Pourquoi la Russie a-t-elle vendu l’Alaska, la porte d’entrée des États-Unis vers l’Arctique ?

Les tensions avec la Russie montent, tandis que le réchauffement climatique ouvre le passage du Nord-Ouest. En conséquence, la marine américaine et la garde côtière américaine multiplient les opérations dans l’Arctique. Cependant, pourquoi la Russie a-t-elle vendu l’Alaska aux États-Unis en premier lieu ?

par William L. Iggiagruk Hensley (The Conversation) Il y a cent cinquante-cinq ans, le 30 mars 1867, le secrétaire d’État américain William H. Seward et l’envoyé russe le baron Edouard de Stoeckl signaient le traité de cession. D’un trait de plume, le tsar Alexandre II avait cédé l’Alaska, dernier pied-à-terre de son pays en Amérique du Nord, aux États-Unis pour 7,2 millions de dollars.

Cette somme, s’élevant à seulement 138 millions de dollars en dollars d’aujourd’hui, a mis fin à l’odyssée de 125 ans de la Russie en Alaska et à son expansion à travers la perfide mer de Béring, qui à un moment donné a étendu l’Empire russe aussi loin au sud que Fort Ross, en Californie, 90 milles de la baie de San Francisco.

Aujourd’hui, l’Alaska est l’un des États américains les plus riches grâce à son abondance de ressources naturelles, telles que le pétrole, l’or et le poisson, ainsi que sa vaste étendue de nature sauvage vierge et son emplacement stratégique en tant que fenêtre sur la Russie et porte d’entrée vers l’Arctique.

Alors qu’est-ce qui a poussé la Russie à se retirer de sa tête de pont américaine ? Et comment en est-il venu à le posséder en premier lieu ?

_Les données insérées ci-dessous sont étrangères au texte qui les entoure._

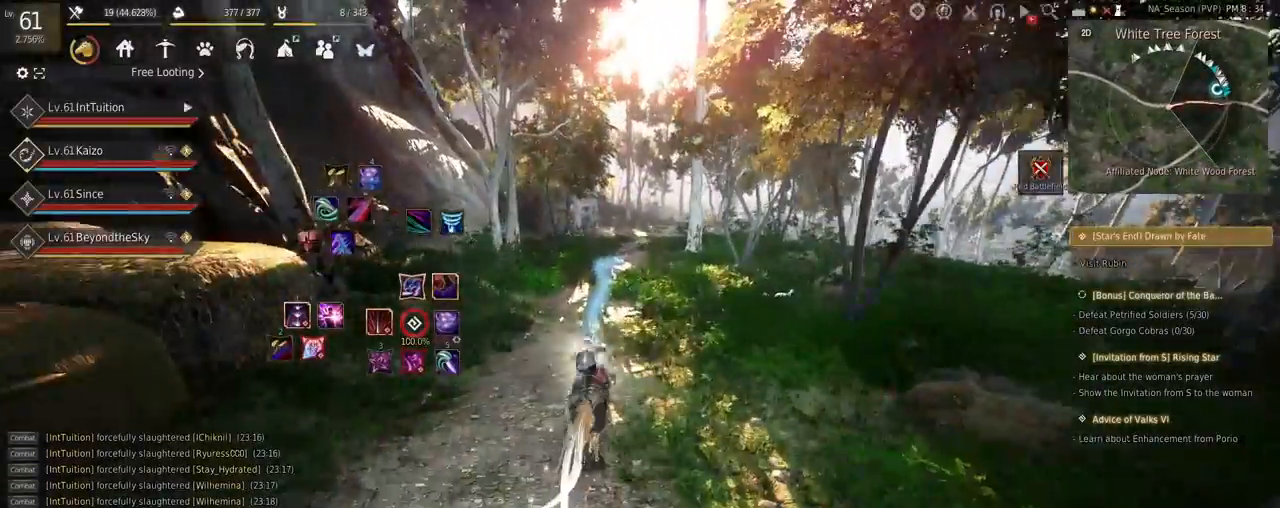
{"keys": ["a", "f", "shift"], "mouse": [], "events": []}
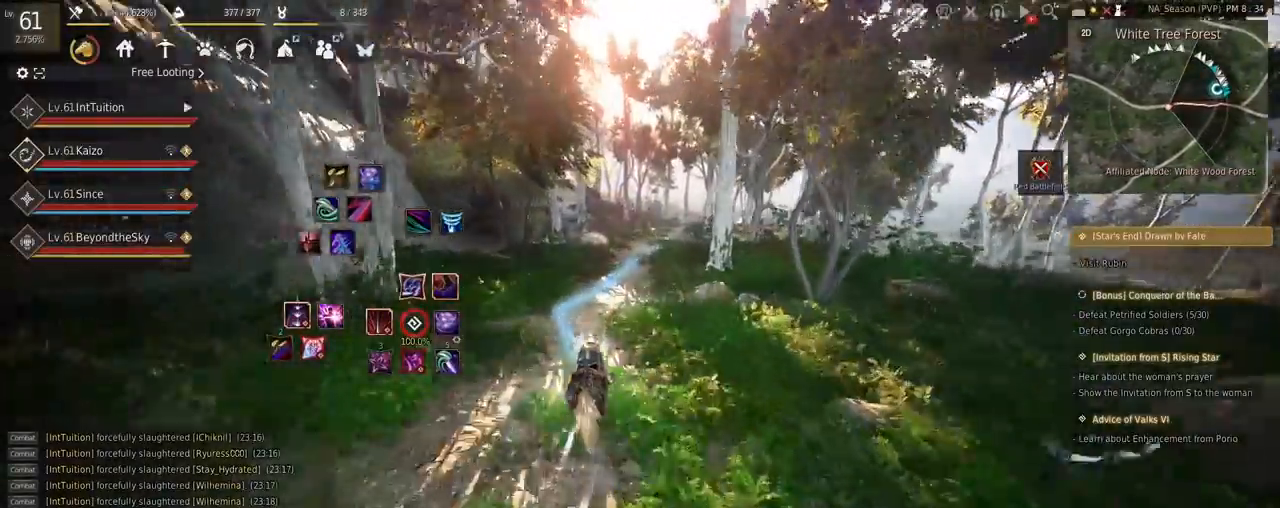
{"keys": ["a", "f", "shift"], "mouse": [], "events": []}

En tant que descendant des Esquimaux Inupiaq, j’ai vécu et étudié cette histoire toute ma vie. D’une certaine manière, il y a deux histoires sur la façon dont l’Alaska est devenu américain – et deux perspectives. L’une concerne la façon dont les Russes ont pris « possession » de l’Alaska et l’ont finalement cédée aux États-Unis. L’autre est du point de vue de mon peuple, qui vit en Alaska depuis des milliers d’années et pour qui l’anniversaire de la cession suscite des émotions mitigées. y compris une perte immense mais aussi de l’optimisme.

La Russie regarde vers l’est

La soif de nouvelles terres qui a amené la Russie en Alaska et finalement en Californie a commencé au XVIe siècle, lorsque le pays ne faisait qu’une fraction de sa taille actuelle.

Cela a commencé à changer en 1581, lorsque la Russie a envahi un territoire sibérien connu sous le nom de Khanat de Sibir, qui était contrôlé par un petit-fils de Gengis Khan. Cette victoire clé a ouvert la Sibérie et, en 60 ans, les Russes étaient dans le Pacifique.

L’avancée russe à travers la Sibérie a été alimentée en partie par le commerce lucratif des fourrures, le désir d’étendre la foi chrétienne orthodoxe russe aux populations «païennes» de l’est et l’ajout de nouveaux contribuables et de ressources à l’empire.

Au début du 18e siècle, Pierre le Grand – qui a créé la première marine russe – voulait savoir jusqu’où s’étendait la masse continentale asiatique à l’est. La ville sibérienne d’Okhotsk est devenue le point de départ de deux explorations qu’il a commandées. Et en 1741, Vitus Bering traversa avec succès le détroit qui porte son nom et aperçut le mont Saint Elias, près de ce qui est aujourd’hui le village de Yakutat, en Alaska.

Bien que la deuxième expédition de Béring au Kamtchatka lui ait personnellement causé un désastre lorsque des conditions météorologiques défavorables sur le voyage de retour ont conduit à un naufrage sur l’une des îles Aléoutiennes les plus occidentales et à sa mort éventuelle du scorbut en décembre 1741, ce fut un succès incroyable pour la Russie. L’équipage survivant a réparé le navire, l’a rempli de centaines de loutres de mer, de renards et d’otaries à fourrure qui y étaient abondants et est retourné en Sibérie, impressionnant les chasseurs de fourrure russes avec leur précieuse cargaison. Cela a déclenché quelque chose qui ressemblait à la ruée vers l’or du Klondike 150 ans plus tard.

Des défis émergent

Mais le maintien de ces colonies n’était pas facile. Les Russes en Alaska – qui n’étaient pas plus de 800 à leur apogée – étaient confrontés à la réalité d’être à un demi-globe de Saint-Pétersbourg, alors capitale de l’empire, faisant des communications un problème clé.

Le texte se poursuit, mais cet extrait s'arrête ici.